Towards multi-lingual argument mining: Comparable passage extraction from comparable corpora.
- Huangpan Zang
- AI Master
- Ability to read and understand papers written in English.
- Ability to perform academic writing.
- Strong programming skills (e.g.Java, essential)
- Lectures Information Retrieval oder Information Mining (essential)
Social media platforms allow millions of internet users to easily create and share multi-media content. This generates a continuously increasing volume of big data that harbours precious knowledge of the crowds. Much of crowd wisdom is bundled up in arguments, i.e. claims that are supported or refuted by evidence. This evidential data could be used to answer questions, understand complex phenomena or evaluate services and products - if it was easily accessible. However, currently, analytic tools can only tell what users report in big data, not why. Furthermore, currently most argument mining studies work with English or resource rich European languages. A desired situation would be if such systems exist also for under-resourced languages such as Urdu, Arabic, Persian and Turkish.
This master project will contribute towards developing tools for automatic extraction of relevant and reliable arguments from multi-lingual big data. In particular the tools will be applied to news articles written in English, Arabic, Persian, Urdu and Turkish.
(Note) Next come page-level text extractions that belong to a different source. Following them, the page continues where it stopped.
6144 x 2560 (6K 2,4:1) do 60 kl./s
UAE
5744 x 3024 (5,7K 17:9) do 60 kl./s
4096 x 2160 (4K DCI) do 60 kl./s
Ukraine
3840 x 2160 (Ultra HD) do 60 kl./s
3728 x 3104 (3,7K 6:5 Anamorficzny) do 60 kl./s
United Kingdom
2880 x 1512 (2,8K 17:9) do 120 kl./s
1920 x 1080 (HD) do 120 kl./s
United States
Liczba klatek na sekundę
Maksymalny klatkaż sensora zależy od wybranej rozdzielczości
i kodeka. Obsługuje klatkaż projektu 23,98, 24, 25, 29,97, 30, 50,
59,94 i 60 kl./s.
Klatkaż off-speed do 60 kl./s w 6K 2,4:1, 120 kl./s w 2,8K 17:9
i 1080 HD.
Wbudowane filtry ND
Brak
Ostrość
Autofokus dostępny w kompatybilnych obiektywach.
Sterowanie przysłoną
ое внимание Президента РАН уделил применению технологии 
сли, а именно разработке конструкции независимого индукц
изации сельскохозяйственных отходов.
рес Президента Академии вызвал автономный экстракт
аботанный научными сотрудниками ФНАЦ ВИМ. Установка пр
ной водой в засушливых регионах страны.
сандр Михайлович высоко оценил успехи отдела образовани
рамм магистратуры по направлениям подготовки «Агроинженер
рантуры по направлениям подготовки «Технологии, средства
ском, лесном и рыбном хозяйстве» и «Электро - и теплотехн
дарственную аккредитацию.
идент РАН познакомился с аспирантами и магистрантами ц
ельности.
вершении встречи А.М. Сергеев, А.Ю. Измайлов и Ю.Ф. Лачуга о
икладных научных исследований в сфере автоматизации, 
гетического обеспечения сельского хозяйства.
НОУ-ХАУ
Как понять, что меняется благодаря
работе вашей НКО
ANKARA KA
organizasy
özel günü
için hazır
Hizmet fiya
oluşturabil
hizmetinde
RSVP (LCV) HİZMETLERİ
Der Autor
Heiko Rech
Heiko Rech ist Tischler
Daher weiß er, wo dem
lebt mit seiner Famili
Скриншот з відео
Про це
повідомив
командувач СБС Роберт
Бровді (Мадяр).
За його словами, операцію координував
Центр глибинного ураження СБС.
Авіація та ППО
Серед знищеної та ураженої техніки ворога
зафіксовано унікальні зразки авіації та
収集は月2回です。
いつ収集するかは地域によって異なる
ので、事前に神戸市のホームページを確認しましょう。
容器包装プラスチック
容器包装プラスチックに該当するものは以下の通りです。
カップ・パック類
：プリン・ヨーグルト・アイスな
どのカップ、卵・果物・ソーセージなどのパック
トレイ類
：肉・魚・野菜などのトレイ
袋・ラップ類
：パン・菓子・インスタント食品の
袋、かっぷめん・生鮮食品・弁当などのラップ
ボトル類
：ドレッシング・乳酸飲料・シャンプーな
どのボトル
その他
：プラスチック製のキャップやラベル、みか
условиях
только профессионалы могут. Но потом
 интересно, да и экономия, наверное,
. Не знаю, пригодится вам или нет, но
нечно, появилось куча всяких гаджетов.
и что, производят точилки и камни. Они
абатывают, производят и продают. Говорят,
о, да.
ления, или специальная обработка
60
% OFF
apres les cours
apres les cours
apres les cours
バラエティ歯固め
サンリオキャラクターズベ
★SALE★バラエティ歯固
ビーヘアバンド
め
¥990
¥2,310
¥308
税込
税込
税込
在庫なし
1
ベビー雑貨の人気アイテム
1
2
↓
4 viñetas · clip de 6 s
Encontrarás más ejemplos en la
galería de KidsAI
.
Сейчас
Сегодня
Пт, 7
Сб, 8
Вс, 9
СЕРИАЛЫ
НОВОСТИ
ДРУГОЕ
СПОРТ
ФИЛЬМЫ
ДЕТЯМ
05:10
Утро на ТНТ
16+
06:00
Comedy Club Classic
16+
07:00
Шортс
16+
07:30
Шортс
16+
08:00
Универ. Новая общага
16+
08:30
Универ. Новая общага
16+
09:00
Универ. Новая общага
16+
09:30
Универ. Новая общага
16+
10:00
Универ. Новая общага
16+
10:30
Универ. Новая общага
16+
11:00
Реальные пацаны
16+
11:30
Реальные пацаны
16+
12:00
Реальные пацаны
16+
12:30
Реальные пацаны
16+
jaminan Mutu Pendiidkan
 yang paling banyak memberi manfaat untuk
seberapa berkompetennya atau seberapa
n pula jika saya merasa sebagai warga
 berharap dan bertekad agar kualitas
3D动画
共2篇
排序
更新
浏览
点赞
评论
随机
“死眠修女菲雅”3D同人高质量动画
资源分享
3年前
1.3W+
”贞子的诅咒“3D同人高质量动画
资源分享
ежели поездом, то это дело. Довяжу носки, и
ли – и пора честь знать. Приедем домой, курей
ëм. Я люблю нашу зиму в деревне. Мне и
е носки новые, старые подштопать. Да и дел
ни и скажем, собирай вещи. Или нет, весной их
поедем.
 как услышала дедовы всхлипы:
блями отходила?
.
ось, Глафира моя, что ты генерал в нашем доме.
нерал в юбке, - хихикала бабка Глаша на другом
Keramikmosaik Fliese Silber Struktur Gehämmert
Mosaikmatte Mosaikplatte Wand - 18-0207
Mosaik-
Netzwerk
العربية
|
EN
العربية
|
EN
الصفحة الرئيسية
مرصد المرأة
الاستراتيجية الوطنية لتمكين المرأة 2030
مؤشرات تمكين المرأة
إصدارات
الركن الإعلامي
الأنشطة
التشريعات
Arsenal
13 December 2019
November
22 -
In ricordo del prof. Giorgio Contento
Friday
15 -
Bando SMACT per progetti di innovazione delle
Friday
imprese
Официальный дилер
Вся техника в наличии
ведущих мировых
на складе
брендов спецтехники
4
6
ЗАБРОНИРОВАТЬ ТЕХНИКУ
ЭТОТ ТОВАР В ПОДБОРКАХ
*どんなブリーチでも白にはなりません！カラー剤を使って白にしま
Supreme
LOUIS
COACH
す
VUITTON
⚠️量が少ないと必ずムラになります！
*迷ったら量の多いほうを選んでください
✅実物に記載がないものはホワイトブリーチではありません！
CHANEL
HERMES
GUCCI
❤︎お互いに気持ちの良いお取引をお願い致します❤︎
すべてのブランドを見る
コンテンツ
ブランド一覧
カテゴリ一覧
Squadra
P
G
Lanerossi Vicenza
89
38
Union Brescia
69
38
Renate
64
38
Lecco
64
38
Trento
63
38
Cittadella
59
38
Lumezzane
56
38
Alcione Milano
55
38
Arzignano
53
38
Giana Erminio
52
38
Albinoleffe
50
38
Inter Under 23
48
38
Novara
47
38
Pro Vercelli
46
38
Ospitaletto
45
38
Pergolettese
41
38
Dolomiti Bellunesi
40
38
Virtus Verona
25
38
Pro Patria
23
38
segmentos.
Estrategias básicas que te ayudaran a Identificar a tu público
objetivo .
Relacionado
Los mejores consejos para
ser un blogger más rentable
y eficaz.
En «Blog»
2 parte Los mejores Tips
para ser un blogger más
The student will be provided with comparable news articles in the respective languages. Two documents written in two different languages are comparable if they talk about the same topic or event. The aim of this project is to develop a tool for creating comparable text passages -- i.e. matching text passages from an English file with text passages in the other language (e.g. Urdu) . The project should investigate features to determine the similarity between text passages. Also new development in semantic similarity such as word embeddings, neural networks should be considered in determining the similarity between the passages. Given gold standard data those features should be used to train a classifier (multi-label). To assess the quality of the classifier it should be also evaluated against the gold standard data.
- literature scan. This should be done before the actual project starts. Here the student will be given some initial papers. Based on these papers the student should collect more papers, perform a review of all the papers and prepare an oral presentation of 30 mins. providing an intro to the field. This should take 2-3 weeks. Actual work:
- Preprocessing of data. This can be done automatically using Natural Language Processing techniques.
- Performing data indexing e.g. using Lucene.
- Feature extraction and supervised learning. The student should perform automatic feature extraction and apply machine learning to generate comparable passages. Results of the automatic system should be evaluated using precision and recall.